At the beginning of Year 2, a company invested $40,000 in a marketable equity security. At that time the security was appropriately classified as an available-for-sale security. At the end of Year 2, the security had a fair value of $28,500. The change in fair value is deemed temporary. How should this change in fair value be reported in the financial statements?
a. As a realized loss of $11,500 as part of net income.
b. As an unrealized loss of $11,500 as part of net income.
c. As a realized loss of $11,500 as part of other comprehensive income.

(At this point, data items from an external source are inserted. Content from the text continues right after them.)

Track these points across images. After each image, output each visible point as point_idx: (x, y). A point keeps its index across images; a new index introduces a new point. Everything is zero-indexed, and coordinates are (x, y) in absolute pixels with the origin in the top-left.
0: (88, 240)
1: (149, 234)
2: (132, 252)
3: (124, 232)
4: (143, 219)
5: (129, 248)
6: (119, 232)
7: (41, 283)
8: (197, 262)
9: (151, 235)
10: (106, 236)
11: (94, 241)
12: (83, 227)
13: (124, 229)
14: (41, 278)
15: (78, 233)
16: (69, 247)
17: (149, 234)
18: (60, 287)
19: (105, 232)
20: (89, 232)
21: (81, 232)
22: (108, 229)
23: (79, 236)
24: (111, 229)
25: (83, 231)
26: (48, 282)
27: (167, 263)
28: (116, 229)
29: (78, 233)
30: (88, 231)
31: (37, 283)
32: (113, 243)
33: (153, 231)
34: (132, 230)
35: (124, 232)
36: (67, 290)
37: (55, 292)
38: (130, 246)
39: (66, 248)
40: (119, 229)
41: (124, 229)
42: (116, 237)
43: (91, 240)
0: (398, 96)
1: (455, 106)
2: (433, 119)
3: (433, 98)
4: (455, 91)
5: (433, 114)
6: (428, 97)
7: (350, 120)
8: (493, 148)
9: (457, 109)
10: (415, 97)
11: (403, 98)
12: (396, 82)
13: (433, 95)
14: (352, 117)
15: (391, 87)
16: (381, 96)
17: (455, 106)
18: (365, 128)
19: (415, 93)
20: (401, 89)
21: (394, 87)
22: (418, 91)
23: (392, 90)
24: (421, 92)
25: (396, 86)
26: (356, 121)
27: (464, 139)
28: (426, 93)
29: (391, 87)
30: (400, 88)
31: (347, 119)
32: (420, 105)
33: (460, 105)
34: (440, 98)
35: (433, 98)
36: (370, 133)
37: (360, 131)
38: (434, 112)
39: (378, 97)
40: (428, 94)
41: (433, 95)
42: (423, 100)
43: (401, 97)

d. As an unrealized loss of $11,500 as part of other comprehensive income.
答案:D
Explanation
Choice “d” is correct. Unrealized gains and losses on available-for-sale (AFS) securities are booked in other comprehensive income (OCI). Changes in the fair value of the securities will continue to go to OCI until the security is sold, at which point the balance in OCI will be removed and a realized gain or loss will be booked on the income statement. Because the security has not been sold, the change in fair value from $40,000 to $28,500 represents an unrealized loss of $11,500, which goes straight to OCI.
Choice “a” is incorrect. This choice would only be correct if the security was actually sold for $28,500. Changes in fair value for AFS securities represent unrealized gains or losses which go to OCI.
Choice “c” is incorrect. The loss of $11,500 will go into OCI, but it will be unrealized rather than realized.
Choice “b” is incorrect. Unrealized losses on AFS securities go into OCI rather than onto the income statement.